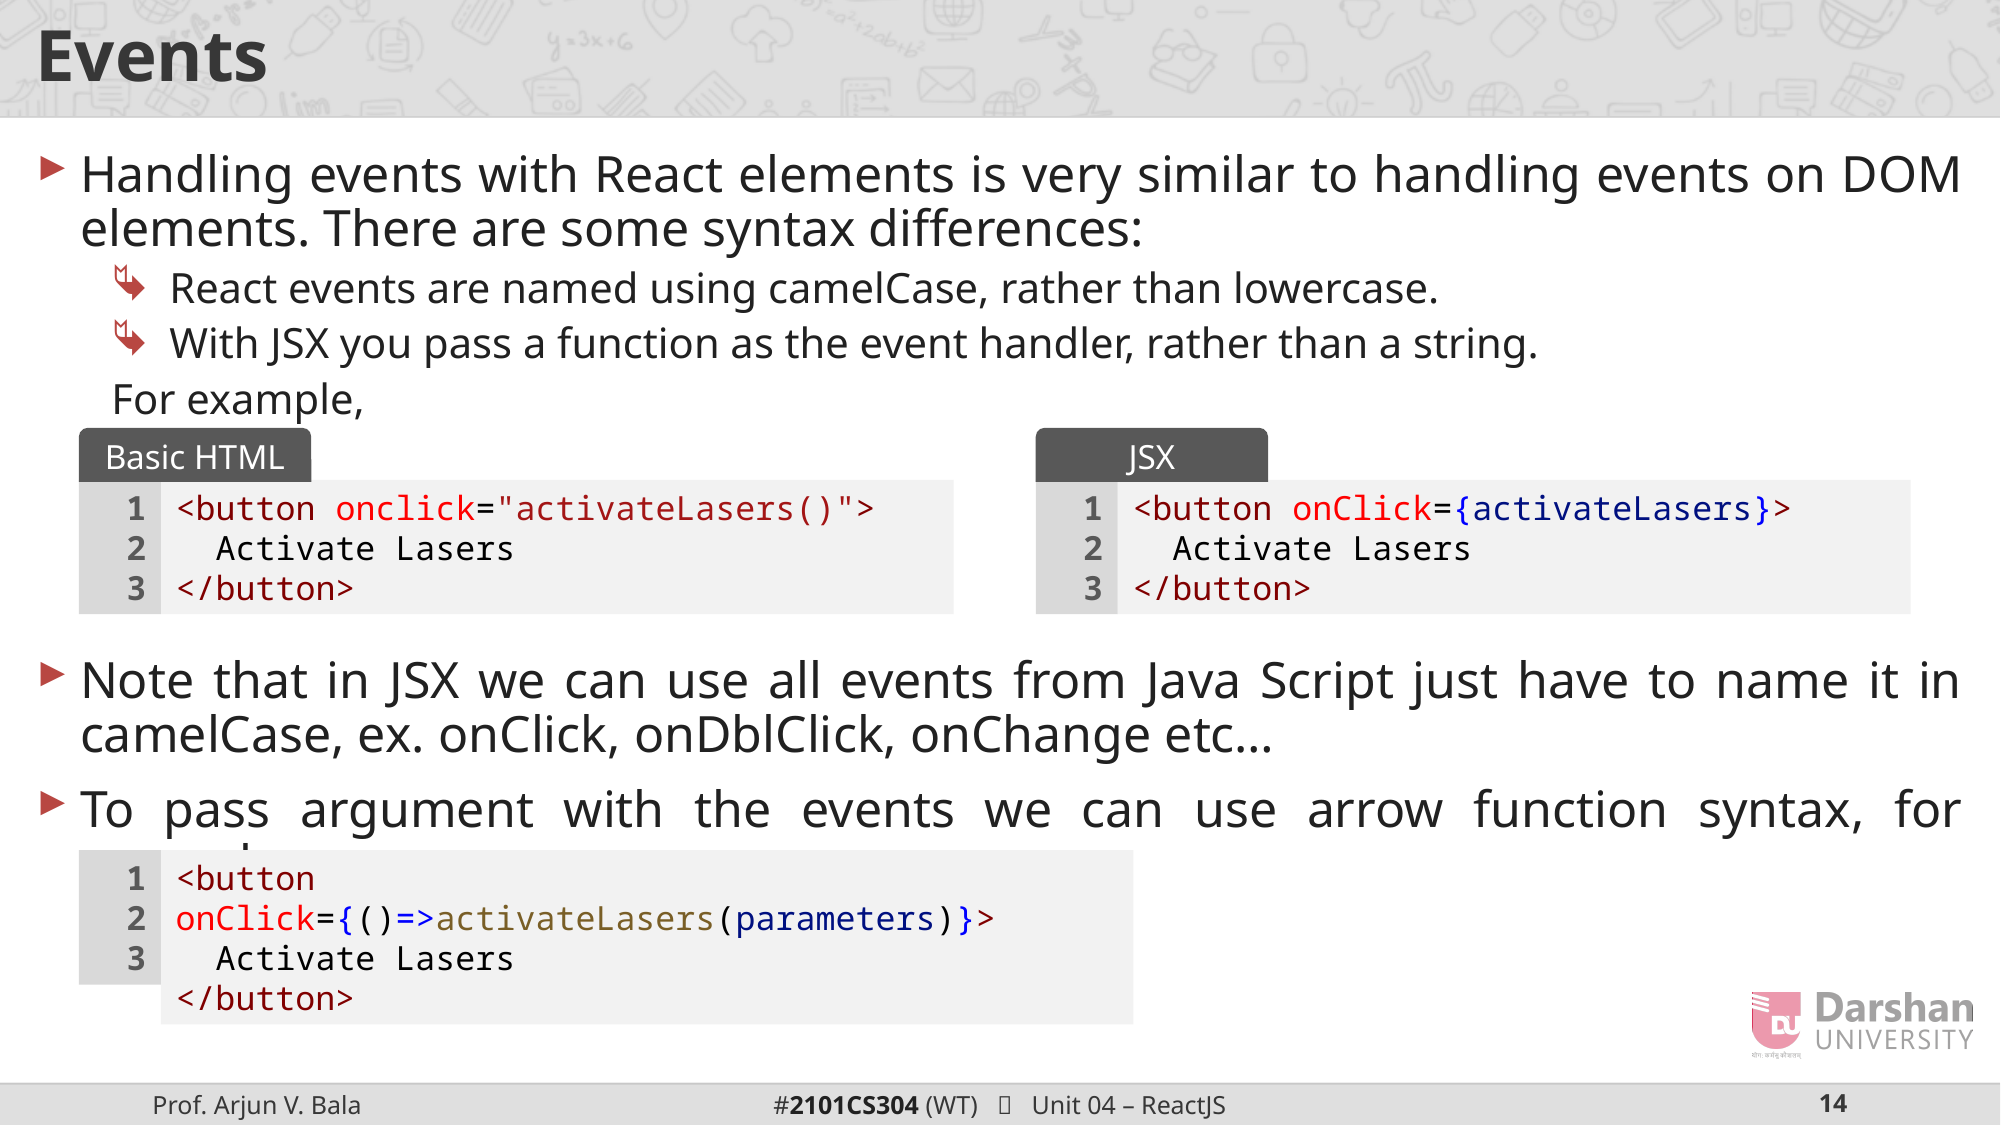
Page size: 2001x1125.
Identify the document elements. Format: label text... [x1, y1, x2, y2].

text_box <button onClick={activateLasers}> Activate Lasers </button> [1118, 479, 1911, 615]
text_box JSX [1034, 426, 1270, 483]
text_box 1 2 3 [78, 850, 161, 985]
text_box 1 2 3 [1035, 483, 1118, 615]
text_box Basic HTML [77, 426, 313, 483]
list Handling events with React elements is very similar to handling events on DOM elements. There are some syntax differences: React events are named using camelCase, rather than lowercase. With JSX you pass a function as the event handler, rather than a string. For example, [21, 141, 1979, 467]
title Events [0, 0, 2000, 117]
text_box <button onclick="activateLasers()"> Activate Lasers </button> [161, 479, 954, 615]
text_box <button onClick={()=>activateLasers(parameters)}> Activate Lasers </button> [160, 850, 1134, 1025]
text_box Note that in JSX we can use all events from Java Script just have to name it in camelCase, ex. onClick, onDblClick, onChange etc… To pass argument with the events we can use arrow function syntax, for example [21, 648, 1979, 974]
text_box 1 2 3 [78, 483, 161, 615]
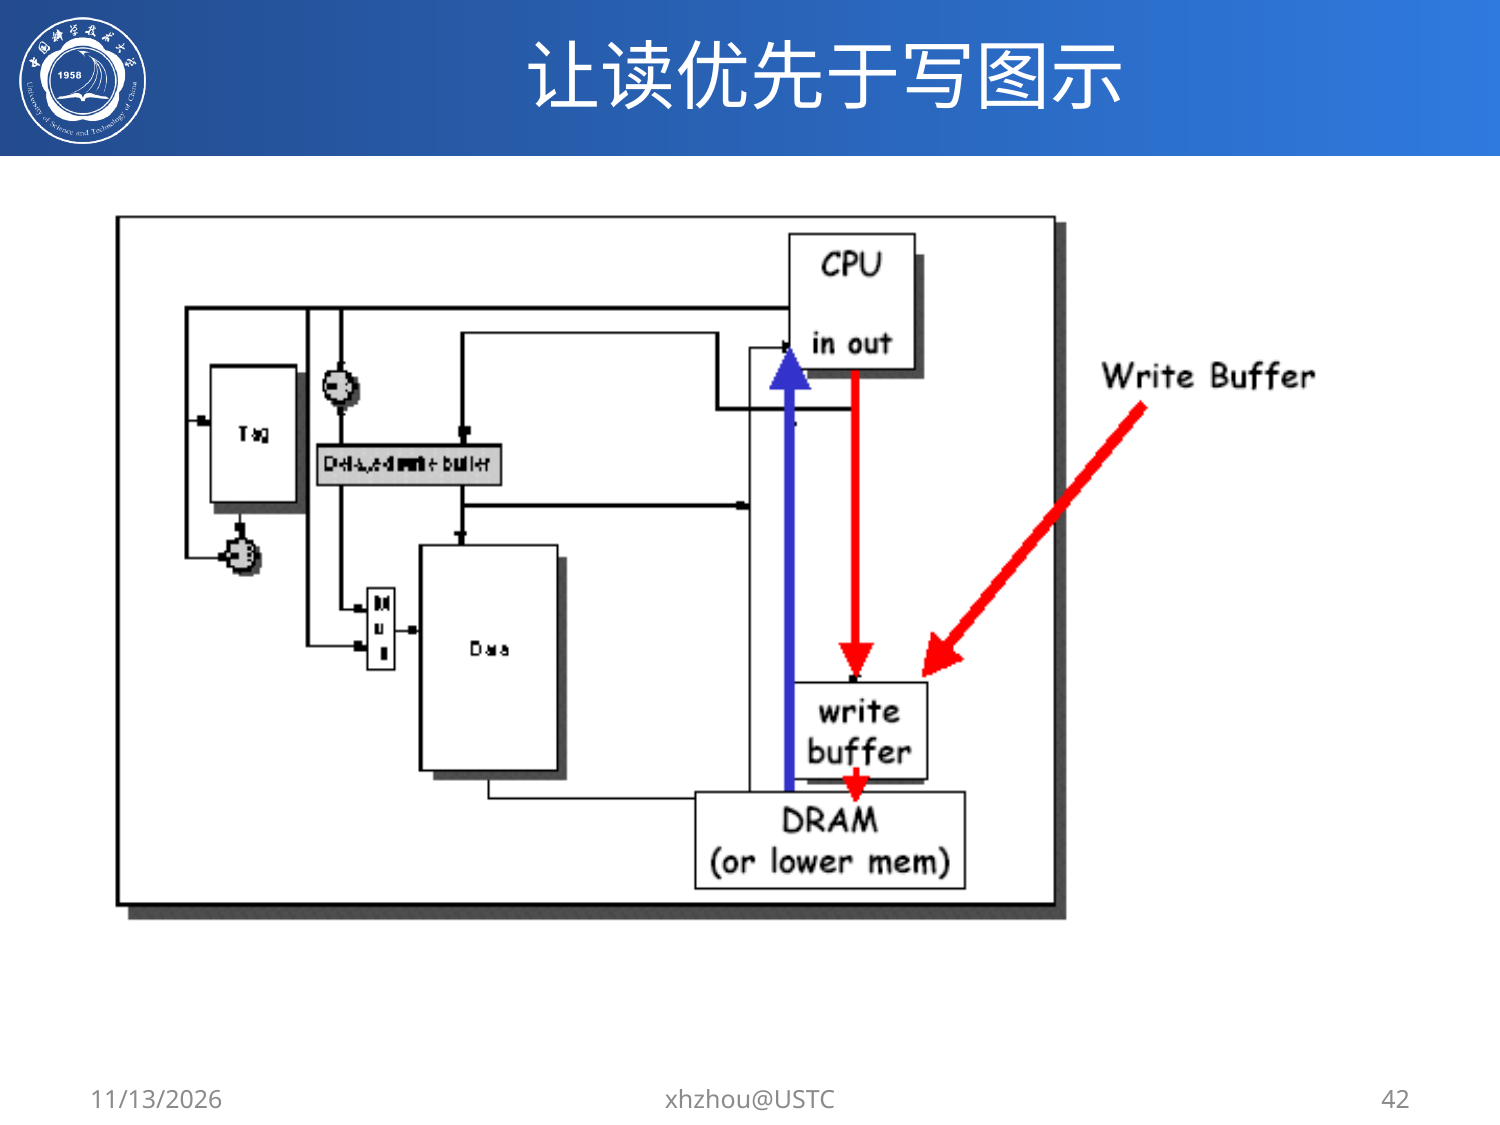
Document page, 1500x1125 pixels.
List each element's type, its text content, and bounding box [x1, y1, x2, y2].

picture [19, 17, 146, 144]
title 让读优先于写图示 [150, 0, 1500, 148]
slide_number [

## The task
Each entry must be reproduced word for word, and any image among them left out.

## Your response
Page size: 2001x1125.
Identify the document elements. Format: label text... [x1, y1, x2, y2].

text_box <button onClick={activateLasers}> Activate Lasers </button> [1118, 479, 1911, 615]
text_box JSX [1034, 426, 1270, 483]
text_box 1 2 3 [78, 850, 161, 985]
text_box 1 2 3 [1035, 483, 1118, 615]
text_box Basic HTML [77, 426, 313, 483]
list Handling events with React elements is very similar to handling events on DOM elements. There are some syntax differences: React events are named using camelCase, rather than lowercase. With JSX you pass a function as the event handler, rather than a string. For example, [21, 141, 1979, 467]
title Events [0, 0, 2000, 117]
text_box <button onclick="activateLasers()"> Activate Lasers </button> [161, 479, 954, 615]
text_box <button onClick={()=>activateLasers(parameters)}> Activate Lasers </button> [160, 850, 1134, 1025]
text_box Note that in JSX we can use all events from Java Script just have to name it in camelCase, ex. onClick, onDblClick, onChange etc… To pass argument with the events we can use arrow function syntax, for example [21, 648, 1979, 974]
text_box 1 2 3 [78, 483, 161, 615]
Document page, 1500x1125 pixels.
List each element's type, its text content, and bounding box [x1, y1, x2, y2].

picture [19, 17, 146, 144]
title 让读优先于写图示 [150, 0, 1500, 148]
slide_number [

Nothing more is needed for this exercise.